Promoting a specific hashtag around your pre-roll(s) is an easy way to track if people are talking about your product online. You can also use it as a way to track contests and build engagement.
For example, you could run a contest that encourages folks to post a picture of their favorite place to smoke your pre-roll with its corresponding hashtag. The winner could receive some branded merch or accessories to accompany them on their next pre-roll smoke sesh. Their post promotes your pre-roll, and the winner will be sporting new merch to promote your brand.
Email and SMS aren’t necessarily parts of your pre-roll’s web presence, but they do help to promote your pre-roll’s web presence.
Use them to announce a new pre-roll launch, invigorate a pre-roll with stagnant sales, or promote other campaigns you have going on around your pre-rolls, like the social media contest we mentioned earlier.
We’re going to touch specifically on paid digital ads over paid print ads, as they’re the more effective option for pre-rolls, and they can provide you with data to inform future ads and products.
Your pre-roll packaging is your customer’s first impression of your product. This is another crucial point where knowing your target audience is key.
Digital ad placements are available on sites like Weedmaps, Leafly, Jane, and other consumer-facing cannabis outlets. These are the digital ad banners you might see on the top of a web page or to the side of an article. They can also be the ads you see within an email blast.

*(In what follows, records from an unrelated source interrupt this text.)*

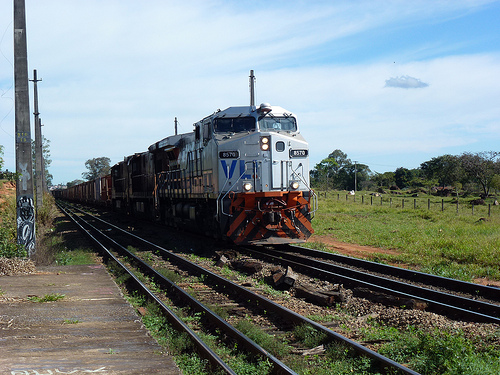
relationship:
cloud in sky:
[288, 5, 480, 145] [1, 5, 483, 139]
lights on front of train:
[235, 172, 257, 195] [102, 124, 308, 241]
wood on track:
[213, 250, 351, 315] [54, 199, 500, 375]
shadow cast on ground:
[47, 200, 157, 255] [46, 169, 498, 374]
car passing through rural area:
[51, 69, 318, 245] [4, 1, 485, 361]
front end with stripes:
[210, 68, 312, 240] [221, 189, 312, 241]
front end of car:
[210, 68, 312, 240] [51, 69, 318, 245]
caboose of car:
[178, 103, 318, 248] [51, 69, 318, 245]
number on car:
[291, 148, 307, 159] [51, 69, 318, 245]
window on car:
[218, 109, 298, 136] [51, 69, 318, 245]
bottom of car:
[98, 202, 211, 229] [51, 69, 318, 245]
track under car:
[248, 245, 498, 327] [51, 69, 318, 245]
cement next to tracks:
[39, 295, 102, 322] [114, 249, 447, 300]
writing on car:
[218, 156, 255, 181] [51, 69, 318, 245]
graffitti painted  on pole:
[16, 168, 36, 257] [11, 0, 36, 253]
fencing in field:
[316, 182, 496, 235] [310, 181, 485, 247]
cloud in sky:
[348, 97, 482, 144] [204, 90, 273, 150]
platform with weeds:
[2, 268, 173, 374] [26, 284, 68, 308]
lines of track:
[133, 254, 344, 372] [76, 228, 309, 358]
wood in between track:
[213, 247, 350, 305] [54, 199, 500, 375]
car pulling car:
[51, 69, 318, 245] [57, 141, 155, 208]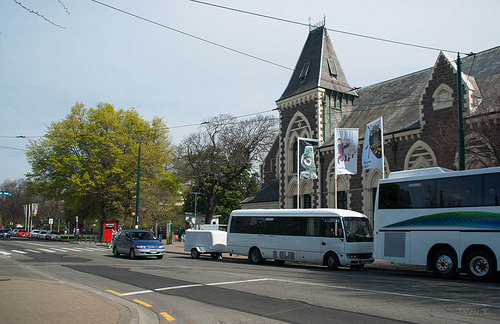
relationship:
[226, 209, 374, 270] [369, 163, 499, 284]
bus behind bus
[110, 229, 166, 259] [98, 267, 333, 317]
car driving on road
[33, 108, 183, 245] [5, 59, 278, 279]
green tree in distance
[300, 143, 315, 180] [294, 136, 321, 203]
poster hanging from pole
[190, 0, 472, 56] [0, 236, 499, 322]
phone wires above ground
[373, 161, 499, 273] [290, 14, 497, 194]
bus in front of church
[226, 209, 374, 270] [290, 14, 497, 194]
bus in front of church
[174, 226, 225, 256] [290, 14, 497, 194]
trailer in front of church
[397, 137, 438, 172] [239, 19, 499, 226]
arch on facade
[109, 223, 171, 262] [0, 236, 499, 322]
car driving on ground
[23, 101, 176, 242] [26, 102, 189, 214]
green tree with leaves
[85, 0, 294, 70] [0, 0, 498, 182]
phone wires crossing sky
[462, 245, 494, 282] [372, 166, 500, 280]
black wheel on bus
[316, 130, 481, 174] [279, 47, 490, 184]
banners in front of church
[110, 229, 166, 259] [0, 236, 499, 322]
car on ground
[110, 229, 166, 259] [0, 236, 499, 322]
car are on ground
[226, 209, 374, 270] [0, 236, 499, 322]
bus are on ground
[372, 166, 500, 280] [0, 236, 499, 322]
bus are on ground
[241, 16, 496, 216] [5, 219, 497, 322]
building by road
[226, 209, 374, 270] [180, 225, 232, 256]
bus pulling trailer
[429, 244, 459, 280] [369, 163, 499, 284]
black wheel on bus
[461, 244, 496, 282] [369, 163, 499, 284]
black wheel on bus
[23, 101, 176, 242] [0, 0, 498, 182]
green tree in sky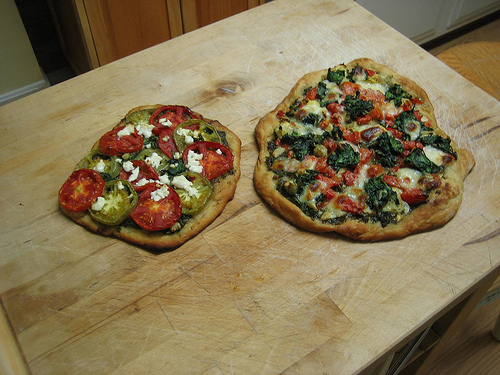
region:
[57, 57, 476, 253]
two home made vegetable pizzas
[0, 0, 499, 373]
pizzas on wooden scratched table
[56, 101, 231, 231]
green and red tomato slices on left pizza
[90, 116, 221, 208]
feta cheese on left pizza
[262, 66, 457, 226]
spinach on right pizza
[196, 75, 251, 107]
dark spot on wooden table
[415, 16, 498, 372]
wooden floor underneath table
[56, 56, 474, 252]
both pizzas have bread crusts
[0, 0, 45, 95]
yellow wall behind table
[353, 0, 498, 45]
white cabinets behind table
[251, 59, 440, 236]
this is a pizza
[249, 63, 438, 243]
the pizza is big in color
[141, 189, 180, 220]
the tomato is on the pizza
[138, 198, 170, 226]
the tomato is red in color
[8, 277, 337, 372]
the table is brown in color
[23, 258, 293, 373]
the table is wooden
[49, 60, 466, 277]
the pizza are two in number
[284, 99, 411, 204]
the pizza is spicy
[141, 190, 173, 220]
the tomato is sliced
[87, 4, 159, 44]
the board is brown in color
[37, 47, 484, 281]
Two pizzas are on the table.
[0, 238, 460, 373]
The table is made of wood.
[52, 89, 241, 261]
The pizza contains tomatoes.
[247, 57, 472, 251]
The pizza contains vegetables.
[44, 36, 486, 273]
The pizzas are cooked.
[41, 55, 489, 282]
The pizzas contain cheese.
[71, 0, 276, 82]
A cabinet is behind the table.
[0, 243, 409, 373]
The wood contains grains.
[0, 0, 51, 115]
The wall is green.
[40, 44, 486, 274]
The pizzas have not been sliced.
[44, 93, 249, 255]
small hand tossed pizza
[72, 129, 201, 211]
feta cheese on a hand tossed pizza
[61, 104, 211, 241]
green tomatoes on a hand tossed pizza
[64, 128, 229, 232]
red tomatoes on a hand tossed pizza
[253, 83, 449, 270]
medium hand tossed pizza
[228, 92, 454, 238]
spinach on a hand tossed pizza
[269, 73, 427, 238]
white cheese on a hand tossed pizza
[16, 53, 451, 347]
karge wooden butcher block table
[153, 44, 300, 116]
large knott in the block table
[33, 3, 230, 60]
brown wooden cabinet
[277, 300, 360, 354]
part of a table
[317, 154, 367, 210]
part of a pizza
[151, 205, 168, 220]
part of a tomato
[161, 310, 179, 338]
a line on the table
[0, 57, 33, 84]
part of the wall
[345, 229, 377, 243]
edge of a pizza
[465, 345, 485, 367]
part of the floor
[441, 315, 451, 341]
part of a stand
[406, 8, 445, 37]
part of a cupboard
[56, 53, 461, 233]
two pizzas on a table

These ads can be valuable and effective because the audience these outlets target has something in common with your product’s audience—they smoke weed. There’s no worry about your marketing dollars going to waste by putting your ad in front of people uninterested in what you’re offering. You can also use them to track where your consumer spends their time. For example, if you’re getting more clicks on your Weedmaps ad than your Leafly ad, adjust your ad spend to prioritize Weedmaps.
Sites like Jane offer another type of digital promotion. They often host dispensaries’ online menus. If one of your retail outlets uses Jane, you can pay to have your pre-roll “featured” on their online menu. This puts your pre-roll front and center when a customer lands on that page as opposed to relying on them to filter through the menu and stumble onto your product.

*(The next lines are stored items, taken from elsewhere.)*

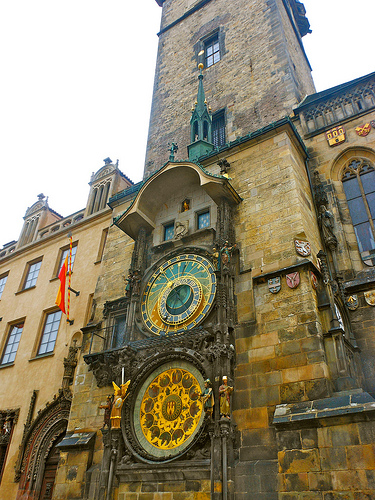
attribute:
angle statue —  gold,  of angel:
[108, 377, 133, 429]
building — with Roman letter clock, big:
[0, 2, 372, 499]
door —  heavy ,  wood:
[82, 442, 101, 500]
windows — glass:
[7, 245, 102, 352]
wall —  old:
[1, 74, 373, 498]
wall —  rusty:
[251, 331, 316, 392]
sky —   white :
[34, 22, 126, 115]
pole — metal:
[66, 233, 78, 324]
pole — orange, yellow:
[65, 233, 71, 329]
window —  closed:
[46, 315, 61, 337]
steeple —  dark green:
[176, 47, 222, 157]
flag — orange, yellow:
[52, 237, 76, 316]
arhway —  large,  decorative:
[20, 395, 69, 492]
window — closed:
[19, 258, 41, 291]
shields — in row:
[262, 273, 308, 293]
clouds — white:
[52, 66, 134, 148]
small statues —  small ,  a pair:
[197, 374, 233, 422]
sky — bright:
[32, 18, 182, 120]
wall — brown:
[2, 212, 116, 497]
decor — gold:
[100, 356, 238, 474]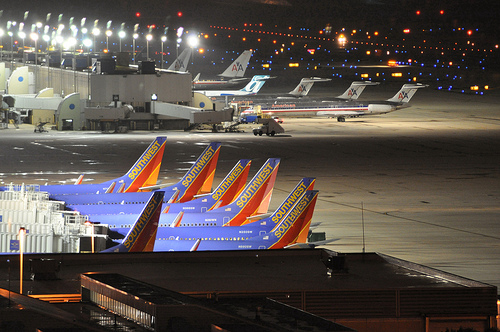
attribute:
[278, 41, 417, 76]
lights — colored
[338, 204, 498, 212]
line — yellow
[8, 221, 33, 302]
pole — white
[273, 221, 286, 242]
letter — yellow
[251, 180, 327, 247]
tail — plane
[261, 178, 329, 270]
tail — plane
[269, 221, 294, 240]
letter — yellow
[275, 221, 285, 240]
letter — yellow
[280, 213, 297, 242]
letter — yellow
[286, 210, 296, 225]
letter — yellow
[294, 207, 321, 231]
letter — yellow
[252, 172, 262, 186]
letter — yellow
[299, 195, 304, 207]
letter — yellow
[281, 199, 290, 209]
letter — yellow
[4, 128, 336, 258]
planes — lined up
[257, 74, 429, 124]
plane — silver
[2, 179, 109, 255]
gates — boarding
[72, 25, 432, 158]
airliners — six, American Airlines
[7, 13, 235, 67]
lights — bright, illuminated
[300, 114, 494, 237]
tarmac — grey, cement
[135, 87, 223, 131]
jetbridge — white, leading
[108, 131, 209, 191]
tail — yellow, red, orange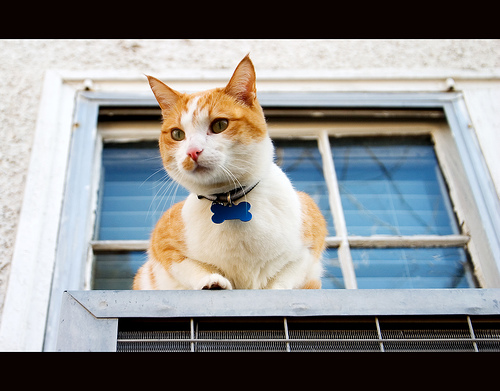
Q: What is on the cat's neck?
A: Collar.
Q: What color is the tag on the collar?
A: Blue.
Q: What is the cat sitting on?
A: Air conditioner unit.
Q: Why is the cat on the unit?
A: Resting.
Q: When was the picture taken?
A: Daytime.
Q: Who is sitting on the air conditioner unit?
A: Cat.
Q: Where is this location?
A: Outside a window.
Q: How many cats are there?
A: One.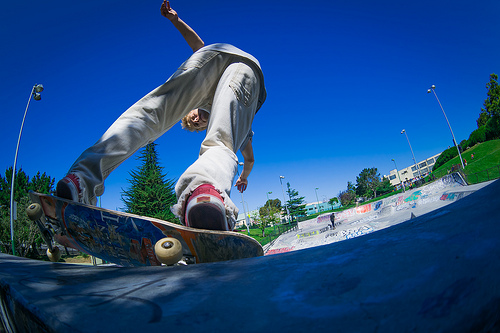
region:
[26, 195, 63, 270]
Front skateboard wheel axle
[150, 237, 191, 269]
Back skateboard left wheel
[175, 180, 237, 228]
Man's right red shoe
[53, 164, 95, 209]
Man's left red shoe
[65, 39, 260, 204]
Light beige skater jeans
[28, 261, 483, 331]
Large gray concrete wall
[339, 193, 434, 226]
Painting on the concrete walls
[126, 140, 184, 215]
Large green pine tree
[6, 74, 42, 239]
Tall silver light pole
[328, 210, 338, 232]
Second skater standing in the background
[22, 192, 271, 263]
A skateboard in the skate park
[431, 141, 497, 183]
A grassy field near the lamp posts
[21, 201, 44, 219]
A wheel on the skateboard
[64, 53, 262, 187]
The skater is wearing pants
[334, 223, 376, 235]
Graffiti on the ground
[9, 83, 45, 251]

Programmatic ads are the reason that the pair of shoes you looked at on Amazon yesterday is being advertised to you while you’re reading an article on The Washington Post today. They’re effective, automatic (once they’re set up, of course), and most importantly, they’re available to cannabis businesses.
Mainstream sites like HuffPost, Newsweek, USA Today, Politico, and ESPN accept cannabis programmatic ads and can be a great place to feature your pre-roll(s) if your target audience spends time on those sites.

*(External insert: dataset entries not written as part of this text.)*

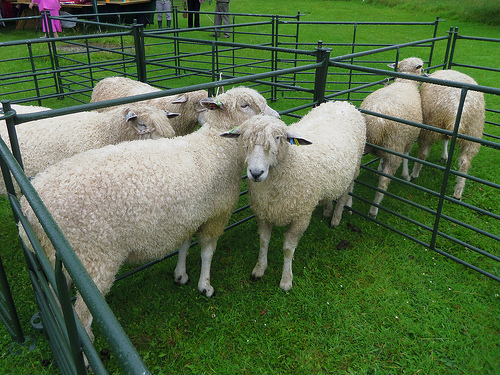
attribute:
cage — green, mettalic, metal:
[3, 10, 498, 371]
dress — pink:
[36, 3, 65, 29]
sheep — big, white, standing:
[228, 99, 366, 288]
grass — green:
[5, 1, 500, 373]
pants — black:
[184, 2, 204, 25]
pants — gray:
[213, 2, 233, 41]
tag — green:
[294, 139, 298, 145]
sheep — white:
[21, 85, 283, 318]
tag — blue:
[288, 141, 295, 146]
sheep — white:
[95, 74, 208, 128]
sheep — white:
[4, 102, 183, 182]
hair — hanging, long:
[245, 118, 287, 158]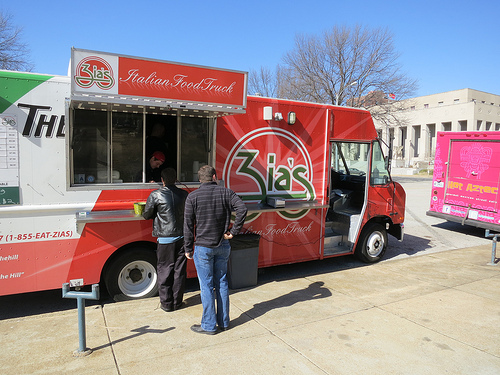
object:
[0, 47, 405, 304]
truck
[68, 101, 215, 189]
window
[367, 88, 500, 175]
building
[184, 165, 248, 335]
person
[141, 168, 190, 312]
person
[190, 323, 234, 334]
shoes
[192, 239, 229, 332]
pants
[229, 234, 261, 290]
bag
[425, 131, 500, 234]
truck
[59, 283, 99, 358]
pole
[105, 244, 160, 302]
tire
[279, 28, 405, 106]
tree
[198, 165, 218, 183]
hair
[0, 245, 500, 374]
sidewalk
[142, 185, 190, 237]
jack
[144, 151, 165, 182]
man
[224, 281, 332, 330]
shadow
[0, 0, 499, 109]
sky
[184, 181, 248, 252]
shirt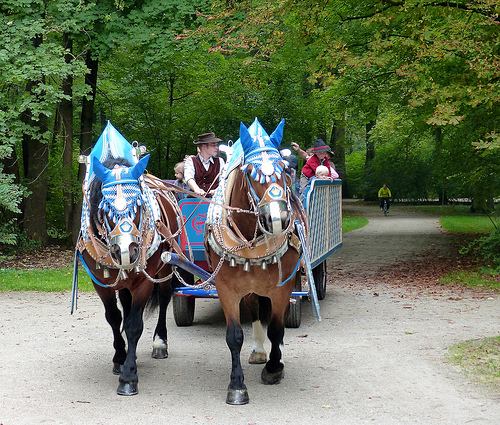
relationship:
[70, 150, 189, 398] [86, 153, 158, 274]
horse has head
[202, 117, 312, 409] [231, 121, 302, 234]
horse has head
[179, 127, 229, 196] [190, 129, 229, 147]
man has head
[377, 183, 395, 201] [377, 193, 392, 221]
man riding bike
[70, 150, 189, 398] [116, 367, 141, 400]
horse has hoof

Pay attention to the analytics that come back from your programmatic ads. Who is clicking on your ads? Where are they located? This can help you refine your target audience, and it can also help to inform potential future expansions. If your pre-roll is only for sale in Massachusetts, but you’re getting a lot of traffic from Rhode Island, perhaps that’s the next state to expand your brand.
As it was when it came to designing your custom joint, consistency is the key to marketing it.
Your messaging should be clear, concise, and consistent whether it’s a blurb on an informational flyer or a caption on a social media post. Your marketing efforts should also be consistent, meaning you should continue to push and market your pre-roll well after its launch.
Don’t stop at one email campaign or social media contest. Don’t stop after one pop-up event or collaboration. And don’t stop getting to know your budtenders at your retailers. If they like you and your product, they can push your pre-roll farther than any marketing campaign.